Local anglers fishing during the evening
Published 12:00 am Sunday, June 27, 2010
Most local anglers are beating the heat and weekend pleasure boat traffic by fishing in the dark.
Night fishing can be very productive over the next few months. There is nothing fun about sitting in boat under a bright cloudless sky in 100 degree temperature not catching anything.
The good news is the fish do about the same thing we would like to do during the mid-day heat: nothing.
The fish are not very active during the day and feed more at night. During the mid-day hours on some lakes the game fish will move to the thickest cover available, the cover that offers the most shade.
On lakes Concordia, St. John and Bruin, that cover consists of cypress trees with thick overhanging limbs and piers built low to the water. Both types of cover will test your casting skills and there is no guarantee the fish will bite even if you can get a lure to the fish.
Once the sun goes down, the fish will move out of the cover to feed. It’s hard to beat a simple spinner bait when night fishing the landlocked oxbow lakes. The lure is easy to cast will allow you to cover a lot of water.
Over the past few years, many land owners have installed underwater lights called Monster Lights around and under their boathouses. The lights make it easy to catch the bass, stripers and white perch at night simply because the fish will come to the lights.
The largemouth bass tend to hang just outside of the lights and ambush small baitfish. Try weightless soft plastics or plastics with small slip sinkers. Light jigs with small trailers will work as well. At times when bottom lures are not producing around the lights, try dark colored shallow diving crank baits like a Bandit 100 series.
The bass will suspend around the lights and some nights they will take bottom lures and sometimes they won’t. The big hybrid striped bass in Lakes Concordia and St. John like to feed around the lights. Rat-L-Traps in bream and shad patterns will catch these hard pulling fish.

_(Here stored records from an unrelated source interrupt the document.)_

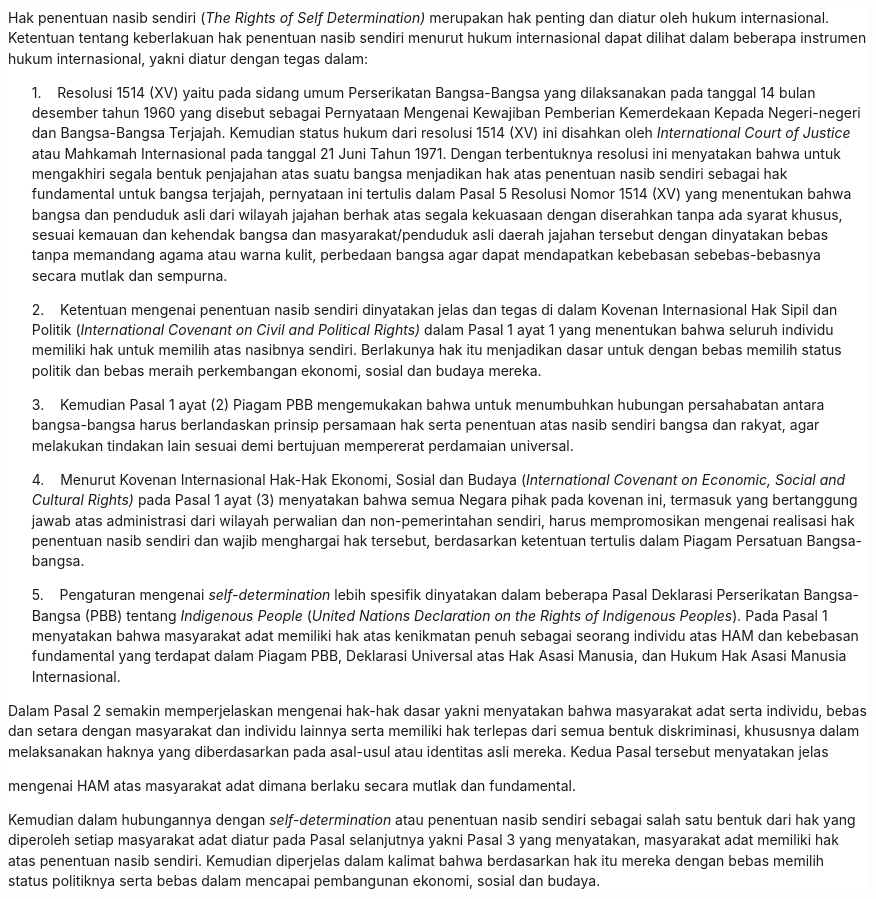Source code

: <p><span class="font6">Hak penentuan nasib sendiri (</span><span class="font6" style="font-style:italic;">The Rights of Self Determination)</span><span class="font6"> merupakan hak penting dan diatur oleh hukum internasional. Ketentuan tentang keberlakuan hak penentuan nasib sendiri menurut hukum internasional dapat dilihat dalam beberapa instrumen hukum internasional, yakni diatur dengan tegas dalam:</span></p>
<ul style="list-style:none;"><li>
<p><span class="font6">1. &nbsp;&nbsp;&nbsp;Resolusi 1514 (XV) yaitu pada sidang umum Perserikatan Bangsa-Bangsa yang dilaksanakan pada tanggal 14 bulan desember tahun 1960 yang disebut sebagai Pernyataan Mengenai Kewajiban Pemberian Kemerdekaan Kepada Negeri-negeri dan Bangsa-Bangsa Terjajah. Kemudian status hukum dari resolusi 1514 (XV) ini disahkan oleh </span><span class="font6" style="font-style:italic;">International Court of Justice</span><span class="font6"> atau Mahkamah Internasional pada tanggal 21 Juni Tahun 1971. Dengan terbentuknya resolusi ini menyatakan bahwa untuk mengakhiri segala bentuk penjajahan atas suatu bangsa menjadikan hak atas penentuan nasib sendiri sebagai hak fundamental untuk bangsa terjajah, pernyataan ini tertulis dalam Pasal 5 Resolusi Nomor 1514 (XV) yang menentukan bahwa bangsa dan penduduk asli dari wilayah jajahan berhak atas segala kekuasaan dengan diserahkan tanpa ada syarat khusus, sesuai kemauan dan kehendak bangsa dan masyarakat/penduduk asli daerah jajahan tersebut dengan dinyatakan bebas tanpa memandang agama atau warna kulit, perbedaan bangsa agar dapat mendapatkan kebebasan sebebas-bebasnya secara mutlak dan sempurna.</span></p></li>
<li>
<p><span class="font6">2. &nbsp;&nbsp;&nbsp;Ketentuan mengenai penentuan nasib sendiri dinyatakan jelas dan tegas di dalam Kovenan Internasional Hak Sipil dan Politik (</span><span class="font6" style="font-style:italic;">International Covenant on Civil and Political Rights)</span><span class="font6"> dalam Pasal 1 ayat 1 yang menentukan bahwa seluruh individu memiliki hak untuk memilih atas nasibnya sendiri. Berlakunya hak itu menjadikan dasar untuk dengan bebas memilih status politik dan bebas meraih perkembangan ekonomi, sosial dan budaya mereka.</span></p></li>
<li>
<p><span class="font6">3. &nbsp;&nbsp;&nbsp;Kemudian Pasal 1 ayat (2) Piagam PBB mengemukakan bahwa untuk menumbuhkan hubungan persahabatan antara bangsa-bangsa harus berlandaskan prinsip persamaan hak serta penentuan atas nasib sendiri bangsa dan rakyat, agar melakukan tindakan lain sesuai demi bertujuan mempererat perdamaian universal.</span></p></li>
<li>
<p><span class="font6">4. &nbsp;&nbsp;&nbsp;Menurut Kovenan Internasional Hak-Hak Ekonomi, Sosial dan Budaya (</span><span class="font6" style="font-style:italic;">International Covenant on Economic, Social and Cultural Rights)</span><span class="font6"> pada Pasal 1 ayat (3) menyatakan bahwa semua Negara pihak pada kovenan ini, termasuk yang bertanggung jawab atas administrasi dari wilayah perwalian dan non-pemerintahan sendiri, harus mempromosikan mengenai realisasi hak penentuan nasib sendiri dan wajib menghargai hak tersebut, berdasarkan ketentuan tertulis dalam Piagam Persatuan Bangsa-bangsa.</span></p></li>
<li>
<p><span class="font6">5. &nbsp;&nbsp;&nbsp;Pengaturan mengenai </span><span class="font6" style="font-style:italic;">self-determination</span><span class="font6"> lebih spesifik dinyatakan dalam beberapa Pasal Deklarasi Perserikatan Bangsa-Bangsa (PBB) tentang </span><span class="font6" style="font-style:italic;">Indigenous People</span><span class="font6"> (</span><span class="font6" style="font-style:italic;">United Nations Declaration on the Rights of Indigenous Peoples</span><span class="font6">)</span><span class="font6" style="font-style:italic;">.</span><span class="font6"> Pada Pasal 1 menyatakan bahwa masyarakat adat memiliki hak atas kenikmatan penuh sebagai seorang individu atas HAM dan kebebasan fundamental yang terdapat dalam Piagam PBB, Deklarasi Universal atas Hak Asasi Manusia, dan Hukum Hak Asasi Manusia Internasional.</span></p></li></ul>
<p><span class="font6">Dalam Pasal 2 semakin memperjelaskan mengenai hak-hak dasar yakni menyatakan bahwa masyarakat adat serta individu, bebas dan setara dengan masyarakat dan individu lainnya serta memiliki hak terlepas dari semua bentuk diskriminasi, khususnya dalam melaksanakan haknya yang diberdasarkan pada asal-usul atau identitas asli mereka. Kedua Pasal tersebut menyatakan jelas</span></p>
<p><span class="font6">mengenai HAM atas masyarakat adat dimana berlaku secara mutlak dan fundamental.</span></p>
<p><span class="font6">Kemudian dalam hubungannya dengan </span><span class="font6" style="font-style:italic;">self-determination</span><span class="font6"> atau penentuan nasib sendiri sebagai salah satu bentuk dari hak yang diperoleh setiap masyarakat adat diatur pada Pasal selanjutnya yakni Pasal 3 yang menyatakan, masyarakat adat memiliki hak atas penentuan nasib sendiri. Kemudian diperjelas dalam kalimat bahwa berdasarkan hak itu mereka dengan bebas memilih status politiknya serta bebas dalam mencapai pembangunan ekonomi, sosial dan budaya.</span></p>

If the running lures aren’t producing the stripers, try live bait like minnows or gold fish. There’s not much of challenge fishing under the lights with live bait but it’s a great way to entertain the kids and beat the mid day heat. Normally by June we would be fishing the Old Rivers and the live oxbow lakes, but this has been an unusual year.
The Mississippi River level is staying higher than we need to fish these waters. The stage at Natchez today is 41.2 feet and steady. We need a level around 35 feet and falling to turn the Old River fish on.
A fall should be coming downriver soon and we’ll get off the wore out landlocked lakes and enjoy some great fishing on the Old Rivers.